When you’re starting a new blog, what’s your criteria for choosing a domain name? How do you decide what to name it? What are the things you look for?
For me, choosing a domain name takes hours. I do a lot more research naming my new blogs than the average internet marketer out there.
Mainly, it’s just personal preference. I approach new blogs with a business mentality. What do I want to name my new business? becomes a little more serious than what should I name my small side project?

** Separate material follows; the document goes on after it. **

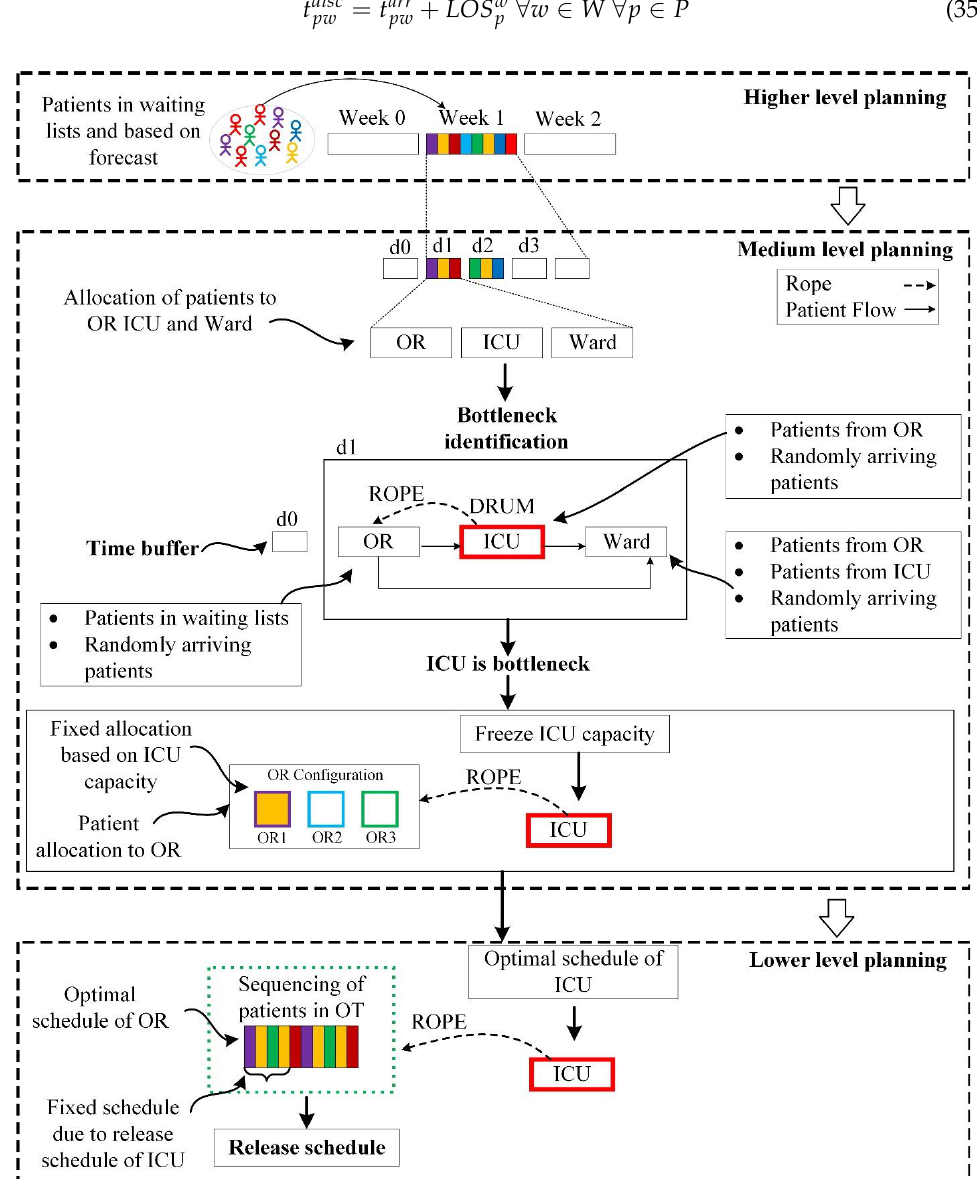
Figure 4. Multi-level integrated planning when the ICU is the bottleneck.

But there are other things that factor into the equation of what makes a domain name good or bad, not just the name itself. I’m going to show you how I search, find, and analyze a domain name before registering it.
.COM, .NET, or WHAT?
Unless it’s a really great domain name that I NEED to have no matter what, I always go for the .COM.
I rarely ever go for the .NET and .ORG’s.

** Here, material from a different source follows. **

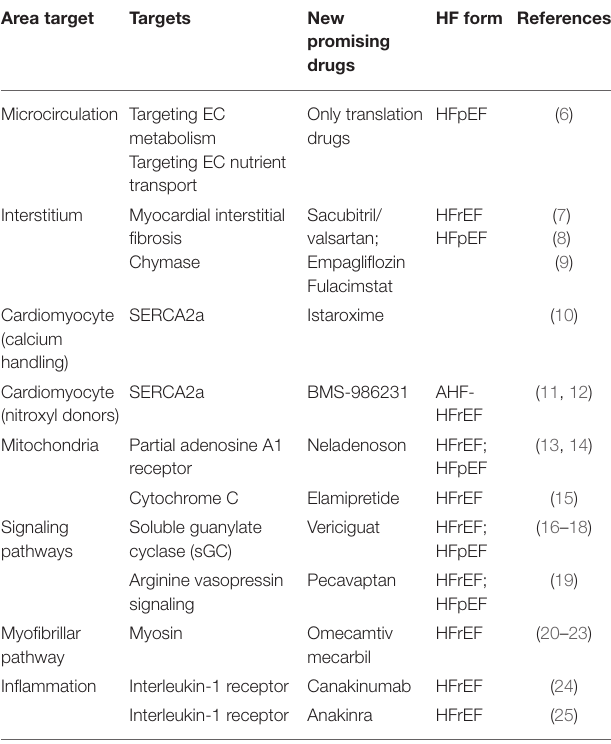
TABLE 1 | New possible pharmacological targets and promising drugs for the treatment of HF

There also seems to be a lot of newer TLD’s like .community or .ninja.
Stay away from them. Few people even recognize those as URL’s.
I like to stay with the most universally known domain extension, .COM and I would advise most people to do the same.
Likely to be competitive for your brand
Another reason I like to go with the .COM is that, usually if the .COM is available it means the .NET and .ORG is available too.
If the .COM is taken, but the .NET or .ORG is available, searching for the domain by name on Google might bring back results full of the .COM site.
That’s just unnecessary competition.
Branded or exact match?
Even though exact match domains hold no weight for rankings anymore, people still use them.
For me, it’s branded every time.
I’ve stated this in the past, but I approach all of my new sites with the mentality that I’m going to be the best resource in the niche.
And to accommodate my goal, I want my site to be brandable.
Usually, I don’t go completely branded. For instance, for a dog training site, I wouldn’t go with something lycabee.com (off the top of my head). That’s just a nonsense word, sounds more like a startup name actually.
I usually throw in a keyword and then add in a supplementary word before or after it. So something like caninecentral.com.
CanineCentral.com looks a lot better than an exact match, bestdogtrainingtips.com, and it gives you more options to expand the site into different categories in the future.
For instance, we could expand into best types of food for different breeds of dogs, but that might not be so relevant on the exact match.
3 tools to help you choose the perfect domain name
This is my favorite tool and the most useful.
I just throw in my seed keyword and it will show me an endless list of options.
If you build out a lot of blogs, you’ll probably find yourself coming back to this one.
Panabee is another good one. Rather than give you supplementary words to attach to your keyword like DomainNameBrain, it will show you cool ways of spelling out your keywords.
For example, while DomainNameBrain might bring back suggestions like dogalpha.com or dogtyrant.com, Panabee will suggest things like dogific.com or dogimatic.com.
A blue heart next to the name means it’s available. A broken red heart means it’s already been registered by somebody else.
This one is similar to DomainNameBrain, except that you’re given a little more control over your selection, and are presented with just a few rather than an unlimited stream.
You enter your keyword and can determine whether the supplementary word added goes at the beginning or end of your keyword, if it is a verb, adjective, or noun and how many letters it is.
There are actually a huge list of different tools just like this one. I’ve tried them all.
These 3 are the most helpful. I found other ones more difficult to use and they do weird things like bring back only results that are all already registered.
Search for the domain name on Google
You found a great domain, what next? The next part is an important one that many people forget to do.
Do a quick Google search for your domain without the TLD. So if you decided to go with dogimatic.com, search for “dogimatic” on Google.
You want to see results like this:
A lot of times, you’ll find that your branded domain name is actually full of results by a different company. If you do, you’ll want to avoid that one (unless you love the domain and feel you can take over the rankings for the name).
Check if it was ever registered before
Now before you go off and register it, there’s one last quick step.
Check to make sure the domain has never been registered before. You can use this free tool here, and it only takes 30 seconds to run a check.
Hopefully you see something like this, telling you it’s never been registered.
If it does have a previously registered date, use archive.org to quickly check it wasn’t used for something spammy. You’ll also want to check the backlink profile of the site afterwards.
Register the domain name
If you’ve done all your checks, register the domain name. You can choose whatever registrar you like.